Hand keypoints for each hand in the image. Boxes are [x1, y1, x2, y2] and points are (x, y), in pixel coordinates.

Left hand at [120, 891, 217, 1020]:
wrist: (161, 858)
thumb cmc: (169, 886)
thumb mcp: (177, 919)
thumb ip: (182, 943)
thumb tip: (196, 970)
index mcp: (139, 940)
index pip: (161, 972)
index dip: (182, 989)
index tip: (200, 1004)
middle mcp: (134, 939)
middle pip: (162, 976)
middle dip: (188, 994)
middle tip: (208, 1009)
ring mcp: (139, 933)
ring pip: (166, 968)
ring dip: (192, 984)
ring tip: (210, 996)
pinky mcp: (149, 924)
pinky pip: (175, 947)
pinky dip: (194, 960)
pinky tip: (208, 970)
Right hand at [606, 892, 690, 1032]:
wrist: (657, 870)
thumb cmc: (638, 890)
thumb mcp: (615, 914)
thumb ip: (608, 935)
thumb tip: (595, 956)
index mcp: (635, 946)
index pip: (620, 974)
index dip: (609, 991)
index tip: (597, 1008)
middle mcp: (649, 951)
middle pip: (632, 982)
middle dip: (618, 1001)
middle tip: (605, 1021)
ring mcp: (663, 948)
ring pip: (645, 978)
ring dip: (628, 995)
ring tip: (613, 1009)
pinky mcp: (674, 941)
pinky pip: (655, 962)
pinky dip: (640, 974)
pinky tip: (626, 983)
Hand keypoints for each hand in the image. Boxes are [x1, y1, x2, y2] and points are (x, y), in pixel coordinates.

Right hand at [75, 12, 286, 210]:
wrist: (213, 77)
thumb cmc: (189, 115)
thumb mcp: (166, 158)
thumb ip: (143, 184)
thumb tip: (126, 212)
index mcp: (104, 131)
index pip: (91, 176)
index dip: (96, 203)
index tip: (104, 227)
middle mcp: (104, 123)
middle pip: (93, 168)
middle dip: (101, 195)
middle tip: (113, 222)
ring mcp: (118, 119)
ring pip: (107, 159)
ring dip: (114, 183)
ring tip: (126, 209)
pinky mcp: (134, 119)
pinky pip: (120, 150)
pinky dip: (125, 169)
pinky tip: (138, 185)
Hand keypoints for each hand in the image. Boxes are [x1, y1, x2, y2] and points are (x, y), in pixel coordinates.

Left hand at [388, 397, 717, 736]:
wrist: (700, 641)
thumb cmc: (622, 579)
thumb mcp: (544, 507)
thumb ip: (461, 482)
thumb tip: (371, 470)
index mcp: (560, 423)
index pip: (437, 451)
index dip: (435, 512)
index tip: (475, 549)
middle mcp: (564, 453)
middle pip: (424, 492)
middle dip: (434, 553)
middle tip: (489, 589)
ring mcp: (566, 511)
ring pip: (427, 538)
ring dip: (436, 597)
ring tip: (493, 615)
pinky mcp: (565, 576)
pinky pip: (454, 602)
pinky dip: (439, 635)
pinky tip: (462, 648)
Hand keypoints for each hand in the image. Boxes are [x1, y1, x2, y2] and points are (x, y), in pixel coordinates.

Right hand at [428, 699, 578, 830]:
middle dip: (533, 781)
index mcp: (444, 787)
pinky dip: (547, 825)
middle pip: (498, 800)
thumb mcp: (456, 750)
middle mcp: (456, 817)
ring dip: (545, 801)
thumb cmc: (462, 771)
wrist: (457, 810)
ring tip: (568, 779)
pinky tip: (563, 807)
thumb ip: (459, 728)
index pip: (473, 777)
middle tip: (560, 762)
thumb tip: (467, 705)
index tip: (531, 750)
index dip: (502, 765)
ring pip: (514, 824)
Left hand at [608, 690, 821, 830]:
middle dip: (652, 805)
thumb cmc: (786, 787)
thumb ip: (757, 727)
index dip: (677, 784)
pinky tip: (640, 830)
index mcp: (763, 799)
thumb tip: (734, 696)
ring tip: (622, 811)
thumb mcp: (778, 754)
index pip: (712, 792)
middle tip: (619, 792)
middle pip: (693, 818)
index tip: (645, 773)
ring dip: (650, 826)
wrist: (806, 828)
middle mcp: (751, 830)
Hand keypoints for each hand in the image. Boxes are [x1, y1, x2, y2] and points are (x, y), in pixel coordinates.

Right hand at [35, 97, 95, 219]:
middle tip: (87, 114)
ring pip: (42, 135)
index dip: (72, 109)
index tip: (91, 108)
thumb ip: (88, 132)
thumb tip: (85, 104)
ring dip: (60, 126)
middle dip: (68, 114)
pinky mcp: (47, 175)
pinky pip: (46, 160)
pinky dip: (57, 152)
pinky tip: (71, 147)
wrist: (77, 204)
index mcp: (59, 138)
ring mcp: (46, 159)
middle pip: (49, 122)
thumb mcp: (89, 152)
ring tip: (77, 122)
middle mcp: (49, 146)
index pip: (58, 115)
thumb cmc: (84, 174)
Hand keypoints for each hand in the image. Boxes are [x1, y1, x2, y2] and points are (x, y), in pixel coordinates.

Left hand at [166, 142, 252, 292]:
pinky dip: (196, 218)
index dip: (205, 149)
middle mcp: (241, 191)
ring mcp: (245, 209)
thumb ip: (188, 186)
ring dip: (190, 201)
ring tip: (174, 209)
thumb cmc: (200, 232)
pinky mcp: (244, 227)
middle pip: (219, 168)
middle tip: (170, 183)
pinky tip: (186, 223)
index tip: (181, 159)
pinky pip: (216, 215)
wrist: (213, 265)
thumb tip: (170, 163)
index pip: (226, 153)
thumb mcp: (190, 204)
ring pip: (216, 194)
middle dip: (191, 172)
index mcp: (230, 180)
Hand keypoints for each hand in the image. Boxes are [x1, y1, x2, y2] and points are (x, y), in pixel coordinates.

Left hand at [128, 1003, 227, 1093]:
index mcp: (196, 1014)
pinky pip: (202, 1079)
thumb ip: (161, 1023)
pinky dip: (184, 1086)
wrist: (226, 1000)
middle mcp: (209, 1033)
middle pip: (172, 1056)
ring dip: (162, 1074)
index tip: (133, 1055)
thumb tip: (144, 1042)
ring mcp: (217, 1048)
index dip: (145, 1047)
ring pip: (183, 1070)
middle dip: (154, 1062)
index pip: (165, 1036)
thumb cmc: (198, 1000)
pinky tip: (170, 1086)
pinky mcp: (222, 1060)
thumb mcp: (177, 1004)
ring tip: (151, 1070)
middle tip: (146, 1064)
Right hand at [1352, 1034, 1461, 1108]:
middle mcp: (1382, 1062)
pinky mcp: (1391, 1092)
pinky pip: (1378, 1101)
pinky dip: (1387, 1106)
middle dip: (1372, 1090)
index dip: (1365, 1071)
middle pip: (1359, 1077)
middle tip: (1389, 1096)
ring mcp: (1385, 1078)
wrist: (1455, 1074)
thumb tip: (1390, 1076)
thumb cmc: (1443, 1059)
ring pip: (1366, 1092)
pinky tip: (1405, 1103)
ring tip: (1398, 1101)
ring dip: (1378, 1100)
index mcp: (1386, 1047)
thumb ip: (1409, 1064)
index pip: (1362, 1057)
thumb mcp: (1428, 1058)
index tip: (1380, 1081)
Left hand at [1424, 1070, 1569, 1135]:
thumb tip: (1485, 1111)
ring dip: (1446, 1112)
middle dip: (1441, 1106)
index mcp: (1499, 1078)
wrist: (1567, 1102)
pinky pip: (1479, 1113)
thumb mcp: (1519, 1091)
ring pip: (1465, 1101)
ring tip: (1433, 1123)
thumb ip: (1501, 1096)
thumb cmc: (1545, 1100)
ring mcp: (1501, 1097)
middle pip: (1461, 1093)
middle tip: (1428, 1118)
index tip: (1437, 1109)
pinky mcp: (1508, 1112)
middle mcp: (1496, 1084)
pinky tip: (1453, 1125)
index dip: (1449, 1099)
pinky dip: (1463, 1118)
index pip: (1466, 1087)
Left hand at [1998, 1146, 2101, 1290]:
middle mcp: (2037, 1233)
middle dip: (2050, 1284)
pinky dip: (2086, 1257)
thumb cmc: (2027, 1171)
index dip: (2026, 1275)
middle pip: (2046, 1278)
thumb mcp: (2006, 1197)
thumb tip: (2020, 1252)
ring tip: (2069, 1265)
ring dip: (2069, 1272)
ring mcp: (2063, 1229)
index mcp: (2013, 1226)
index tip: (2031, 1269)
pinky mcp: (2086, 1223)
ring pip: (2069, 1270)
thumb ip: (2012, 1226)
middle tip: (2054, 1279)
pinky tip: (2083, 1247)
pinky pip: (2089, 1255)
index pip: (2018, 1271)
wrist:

==*==

> _Work to be completed_
The lines above that hold the word "wrist" are the ones to copy.

> _Expected answer_
wrist: (161, 858)
wrist: (657, 870)
wrist: (213, 77)
wrist: (700, 641)
wrist: (457, 810)
wrist: (806, 828)
wrist: (77, 204)
wrist: (213, 265)
wrist: (226, 1000)
wrist: (1455, 1074)
wrist: (1567, 1102)
wrist:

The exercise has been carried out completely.